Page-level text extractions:
* * *

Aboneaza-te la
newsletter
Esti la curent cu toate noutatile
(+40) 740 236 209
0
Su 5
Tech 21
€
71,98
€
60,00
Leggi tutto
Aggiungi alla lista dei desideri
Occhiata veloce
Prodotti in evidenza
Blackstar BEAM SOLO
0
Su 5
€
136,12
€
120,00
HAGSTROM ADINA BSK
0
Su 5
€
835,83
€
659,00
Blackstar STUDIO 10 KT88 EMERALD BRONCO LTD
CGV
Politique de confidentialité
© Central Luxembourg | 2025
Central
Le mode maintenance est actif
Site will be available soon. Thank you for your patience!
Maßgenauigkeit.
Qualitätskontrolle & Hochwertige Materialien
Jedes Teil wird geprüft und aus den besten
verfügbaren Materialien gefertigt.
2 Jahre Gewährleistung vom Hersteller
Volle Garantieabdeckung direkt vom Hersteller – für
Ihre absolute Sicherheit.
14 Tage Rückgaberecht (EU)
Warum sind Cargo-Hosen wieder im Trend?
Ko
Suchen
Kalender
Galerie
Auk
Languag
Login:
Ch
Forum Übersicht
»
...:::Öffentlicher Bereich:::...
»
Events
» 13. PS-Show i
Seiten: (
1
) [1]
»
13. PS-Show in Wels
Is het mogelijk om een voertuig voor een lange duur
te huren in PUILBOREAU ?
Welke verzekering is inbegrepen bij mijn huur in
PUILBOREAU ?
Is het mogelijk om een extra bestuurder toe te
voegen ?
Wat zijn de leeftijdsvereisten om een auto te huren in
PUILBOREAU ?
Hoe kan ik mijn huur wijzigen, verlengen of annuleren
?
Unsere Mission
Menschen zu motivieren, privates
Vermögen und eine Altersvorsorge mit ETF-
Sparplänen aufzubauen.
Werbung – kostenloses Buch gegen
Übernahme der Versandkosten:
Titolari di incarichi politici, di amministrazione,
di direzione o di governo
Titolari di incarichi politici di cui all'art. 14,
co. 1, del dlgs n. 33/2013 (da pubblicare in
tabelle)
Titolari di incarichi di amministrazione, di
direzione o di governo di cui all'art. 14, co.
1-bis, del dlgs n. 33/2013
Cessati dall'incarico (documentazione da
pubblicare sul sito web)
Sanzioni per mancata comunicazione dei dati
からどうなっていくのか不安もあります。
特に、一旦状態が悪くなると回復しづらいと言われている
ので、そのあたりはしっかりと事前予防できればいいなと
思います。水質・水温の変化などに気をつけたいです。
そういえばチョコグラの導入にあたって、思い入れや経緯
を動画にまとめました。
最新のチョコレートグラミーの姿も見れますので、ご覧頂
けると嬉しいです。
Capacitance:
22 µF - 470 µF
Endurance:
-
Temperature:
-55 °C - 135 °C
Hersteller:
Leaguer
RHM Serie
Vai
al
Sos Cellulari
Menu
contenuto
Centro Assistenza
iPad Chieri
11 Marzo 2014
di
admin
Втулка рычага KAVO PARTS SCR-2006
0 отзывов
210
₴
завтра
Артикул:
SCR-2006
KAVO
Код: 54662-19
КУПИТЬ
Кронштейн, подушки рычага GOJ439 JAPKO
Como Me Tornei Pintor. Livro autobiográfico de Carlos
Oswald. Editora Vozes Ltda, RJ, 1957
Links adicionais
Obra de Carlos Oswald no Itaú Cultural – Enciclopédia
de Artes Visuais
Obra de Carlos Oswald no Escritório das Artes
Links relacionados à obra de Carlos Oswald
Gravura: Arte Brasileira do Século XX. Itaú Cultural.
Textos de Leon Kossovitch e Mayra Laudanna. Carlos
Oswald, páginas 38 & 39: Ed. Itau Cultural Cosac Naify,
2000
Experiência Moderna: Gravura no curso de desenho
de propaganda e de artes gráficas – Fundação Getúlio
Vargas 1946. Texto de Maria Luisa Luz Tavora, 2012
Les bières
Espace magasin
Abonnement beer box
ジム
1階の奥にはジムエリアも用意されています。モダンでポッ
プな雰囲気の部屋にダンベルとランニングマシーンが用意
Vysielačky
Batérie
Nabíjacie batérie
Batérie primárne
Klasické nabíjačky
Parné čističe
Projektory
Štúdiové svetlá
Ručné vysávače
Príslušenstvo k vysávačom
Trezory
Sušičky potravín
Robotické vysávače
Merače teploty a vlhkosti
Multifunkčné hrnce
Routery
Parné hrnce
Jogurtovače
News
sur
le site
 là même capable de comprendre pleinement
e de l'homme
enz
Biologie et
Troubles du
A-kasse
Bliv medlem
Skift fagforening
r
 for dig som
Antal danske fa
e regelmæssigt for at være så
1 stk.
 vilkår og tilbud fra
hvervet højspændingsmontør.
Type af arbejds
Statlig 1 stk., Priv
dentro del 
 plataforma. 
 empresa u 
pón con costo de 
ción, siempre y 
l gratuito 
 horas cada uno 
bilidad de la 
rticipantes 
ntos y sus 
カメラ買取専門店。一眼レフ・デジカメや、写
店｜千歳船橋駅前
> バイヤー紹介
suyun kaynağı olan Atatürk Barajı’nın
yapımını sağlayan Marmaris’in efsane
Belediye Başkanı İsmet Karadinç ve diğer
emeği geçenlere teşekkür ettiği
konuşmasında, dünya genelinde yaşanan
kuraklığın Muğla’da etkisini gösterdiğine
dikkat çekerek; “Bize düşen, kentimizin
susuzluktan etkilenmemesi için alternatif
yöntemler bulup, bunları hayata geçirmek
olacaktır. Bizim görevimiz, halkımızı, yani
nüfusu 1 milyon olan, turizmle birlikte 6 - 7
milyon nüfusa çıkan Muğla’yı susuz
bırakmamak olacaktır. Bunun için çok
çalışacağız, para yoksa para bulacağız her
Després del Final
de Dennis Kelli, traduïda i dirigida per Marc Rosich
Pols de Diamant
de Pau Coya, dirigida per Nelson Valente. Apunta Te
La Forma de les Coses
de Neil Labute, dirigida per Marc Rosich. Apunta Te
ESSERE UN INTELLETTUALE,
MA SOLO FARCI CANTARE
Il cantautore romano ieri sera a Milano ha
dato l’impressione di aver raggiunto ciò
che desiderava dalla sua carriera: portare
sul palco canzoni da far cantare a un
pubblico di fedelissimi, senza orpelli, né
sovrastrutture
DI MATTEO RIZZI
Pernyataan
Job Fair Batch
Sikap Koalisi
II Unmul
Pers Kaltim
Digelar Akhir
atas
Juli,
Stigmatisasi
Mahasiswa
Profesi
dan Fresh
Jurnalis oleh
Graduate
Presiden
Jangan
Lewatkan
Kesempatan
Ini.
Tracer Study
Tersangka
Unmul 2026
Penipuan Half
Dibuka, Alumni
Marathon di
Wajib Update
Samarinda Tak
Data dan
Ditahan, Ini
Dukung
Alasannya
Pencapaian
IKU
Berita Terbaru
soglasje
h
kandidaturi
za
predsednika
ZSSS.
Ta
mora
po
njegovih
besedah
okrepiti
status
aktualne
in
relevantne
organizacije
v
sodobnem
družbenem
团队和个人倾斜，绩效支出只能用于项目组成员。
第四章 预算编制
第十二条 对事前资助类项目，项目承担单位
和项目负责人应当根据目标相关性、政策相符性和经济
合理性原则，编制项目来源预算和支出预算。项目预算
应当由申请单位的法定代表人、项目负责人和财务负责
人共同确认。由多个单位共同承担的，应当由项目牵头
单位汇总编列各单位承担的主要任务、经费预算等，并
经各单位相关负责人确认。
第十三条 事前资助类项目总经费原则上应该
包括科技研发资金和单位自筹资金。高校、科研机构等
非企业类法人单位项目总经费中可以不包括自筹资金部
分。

* * *

**The task:**
The entries listed above are to be output exactly. Leave none out.

**Solved problem:**
Aboneaza-te la
newsletter
Esti la curent cu toate noutatile
(+40) 740 236 209
0
Su 5
Tech 21
€
71,98
€
60,00
Leggi tutto
Aggiungi alla lista dei desideri
Occhiata veloce
Prodotti in evidenza
Blackstar BEAM SOLO
0
Su 5
€
136,12
€
120,00
HAGSTROM ADINA BSK
0
Su 5
€
835,83
€
659,00
Blackstar STUDIO 10 KT88 EMERALD BRONCO LTD
CGV
Politique de confidentialité
© Central Luxembourg | 2025
Central
Le mode maintenance est actif
Site will be available soon. Thank you for your patience!
Maßgenauigkeit.
Qualitätskontrolle & Hochwertige Materialien
Jedes Teil wird geprüft und aus den besten
verfügbaren Materialien gefertigt.
2 Jahre Gewährleistung vom Hersteller
Volle Garantieabdeckung direkt vom Hersteller – für
Ihre absolute Sicherheit.
14 Tage Rückgaberecht (EU)
Warum sind Cargo-Hosen wieder im Trend?
Ko
Suchen
Kalender
Galerie
Auk
Languag
Login:
Ch
Forum Übersicht
»
...:::Öffentlicher Bereich:::...
»
Events
» 13. PS-Show i
Seiten: (
1
) [1]
»
13. PS-Show in Wels
Is het mogelijk om een voertuig voor een lange duur
te huren in PUILBOREAU ?
Welke verzekering is inbegrepen bij mijn huur in
PUILBOREAU ?
Is het mogelijk om een extra bestuurder toe te
voegen ?
Wat zijn de leeftijdsvereisten om een auto te huren in
PUILBOREAU ?
Hoe kan ik mijn huur wijzigen, verlengen of annuleren
?
Unsere Mission
Menschen zu motivieren, privates
Vermögen und eine Altersvorsorge mit ETF-
Sparplänen aufzubauen.
Werbung – kostenloses Buch gegen
Übernahme der Versandkosten:
Titolari di incarichi politici, di amministrazione,
di direzione o di governo
Titolari di incarichi politici di cui all'art. 14,
co. 1, del dlgs n. 33/2013 (da pubblicare in
tabelle)
Titolari di incarichi di amministrazione, di
direzione o di governo di cui all'art. 14, co.
1-bis, del dlgs n. 33/2013
Cessati dall'incarico (documentazione da
pubblicare sul sito web)
Sanzioni per mancata comunicazione dei dati
からどうなっていくのか不安もあります。
特に、一旦状態が悪くなると回復しづらいと言われている
ので、そのあたりはしっかりと事前予防できればいいなと
思います。水質・水温の変化などに気をつけたいです。
そういえばチョコグラの導入にあたって、思い入れや経緯
を動画にまとめました。
最新のチョコレートグラミーの姿も見れますので、ご覧頂
けると嬉しいです。
Capacitance:
22 µF - 470 µF
Endurance:
-
Temperature:
-55 °C - 135 °C
Hersteller:
Leaguer
RHM Serie
Vai
al
Sos Cellulari
Menu
contenuto
Centro Assistenza
iPad Chieri
11 Marzo 2014
di
admin
Втулка рычага KAVO PARTS SCR-2006
0 отзывов
210
₴
завтра
Артикул:
SCR-2006
KAVO
Код: 54662-19
КУПИТЬ
Кронштейн, подушки рычага GOJ439 JAPKO
Como Me Tornei Pintor. Livro autobiográfico de Carlos
Oswald. Editora Vozes Ltda, RJ, 1957
Links adicionais
Obra de Carlos Oswald no Itaú Cultural – Enciclopédia
de Artes Visuais
Obra de Carlos Oswald no Escritório das Artes
Links relacionados à obra de Carlos Oswald
Gravura: Arte Brasileira do Século XX. Itaú Cultural.
Textos de Leon Kossovitch e Mayra Laudanna. Carlos
Oswald, páginas 38 & 39: Ed. Itau Cultural Cosac Naify,
2000
Experiência Moderna: Gravura no curso de desenho
de propaganda e de artes gráficas – Fundação Getúlio
Vargas 1946. Texto de Maria Luisa Luz Tavora, 2012
Les bières
Espace magasin
Abonnement beer box
ジム
1階の奥にはジムエリアも用意されています。モダンでポッ
プな雰囲気の部屋にダンベルとランニングマシーンが用意
Vysielačky
Batérie
Nabíjacie batérie
Batérie primárne
Klasické nabíjačky
Parné čističe
Projektory
Štúdiové svetlá
Ručné vysávače
Príslušenstvo k vysávačom
Trezory
Sušičky potravín
Robotické vysávače
Merače teploty a vlhkosti
Multifunkčné hrnce
Routery
Parné hrnce
Jogurtovače
News
sur
le site
 là même capable de comprendre pleinement
e de l'homme
enz
Biologie et
Troubles du
A-kasse
Bliv medlem
Skift fagforening
r
 for dig som
Antal danske fa
e regelmæssigt for at være så
1 stk.
 vilkår og tilbud fra
hvervet højspændingsmontør.
Type af arbejds
Statlig 1 stk., Priv
dentro del 
 plataforma. 
 empresa u 
pón con costo de 
ción, siempre y 
l gratuito 
 horas cada uno 
bilidad de la 
rticipantes 
ntos y sus 
カメラ買取専門店。一眼レフ・デジカメや、写
店｜千歳船橋駅前
> バイヤー紹介
suyun kaynağı olan Atatürk Barajı’nın
yapımını sağlayan Marmaris’in efsane
Belediye Başkanı İsmet Karadinç ve diğer
emeği geçenlere teşekkür ettiği
konuşmasında, dünya genelinde yaşanan
kuraklığın Muğla’da etkisini gösterdiğine
dikkat çekerek; “Bize düşen, kentimizin
susuzluktan etkilenmemesi için alternatif
yöntemler bulup, bunları hayata geçirmek
olacaktır. Bizim görevimiz, halkımızı, yani
nüfusu 1 milyon olan, turizmle birlikte 6 - 7
milyon nüfusa çıkan Muğla’yı susuz
bırakmamak olacaktır. Bunun için çok
çalışacağız, para yoksa para bulacağız her
Després del Final
de Dennis Kelli, traduïda i dirigida per Marc Rosich
Pols de Diamant
de Pau Coya, dirigida per Nelson Valente. Apunta Te
La Forma de les Coses
de Neil Labute, dirigida per Marc Rosich. Apunta Te
ESSERE UN INTELLETTUALE,
MA SOLO FARCI CANTARE
Il cantautore romano ieri sera a Milano ha
dato l’impressione di aver raggiunto ciò
che desiderava dalla sua carriera: portare
sul palco canzoni da far cantare a un
pubblico di fedelissimi, senza orpelli, né
sovrastrutture
DI MATTEO RIZZI
Pernyataan
Job Fair Batch
Sikap Koalisi
II Unmul
Pers Kaltim
Digelar Akhir
atas
Juli,
Stigmatisasi
Mahasiswa
Profesi
dan Fresh
Jurnalis oleh
Graduate
Presiden
Jangan
Lewatkan
Kesempatan
Ini.
Tracer Study
Tersangka
Unmul 2026
Penipuan Half
Dibuka, Alumni
Marathon di
Wajib Update
Samarinda Tak
Data dan
Ditahan, Ini
Dukung
Alasannya
Pencapaian
IKU
Berita Terbaru
soglasje
h
kandidaturi
za
predsednika
ZSSS.
Ta
mora
po
njegovih
besedah
okrepiti
status
aktualne
in
relevantne
organizacije
v
sodobnem
družbenem
团队和个人倾斜，绩效支出只能用于项目组成员。
第四章 预算编制
第十二条 对事前资助类项目，项目承担单位
和项目负责人应当根据目标相关性、政策相符性和经济
合理性原则，编制项目来源预算和支出预算。项目预算
应当由申请单位的法定代表人、项目负责人和财务负责
人共同确认。由多个单位共同承担的，应当由项目牵头
单位汇总编列各单位承担的主要任务、经费预算等，并
经各单位相关负责人确认。
第十三条 事前资助类项目总经费原则上应该
包括科技研发资金和单位自筹资金。高校、科研机构等
非企业类法人单位项目总经费中可以不包括自筹资金部
分。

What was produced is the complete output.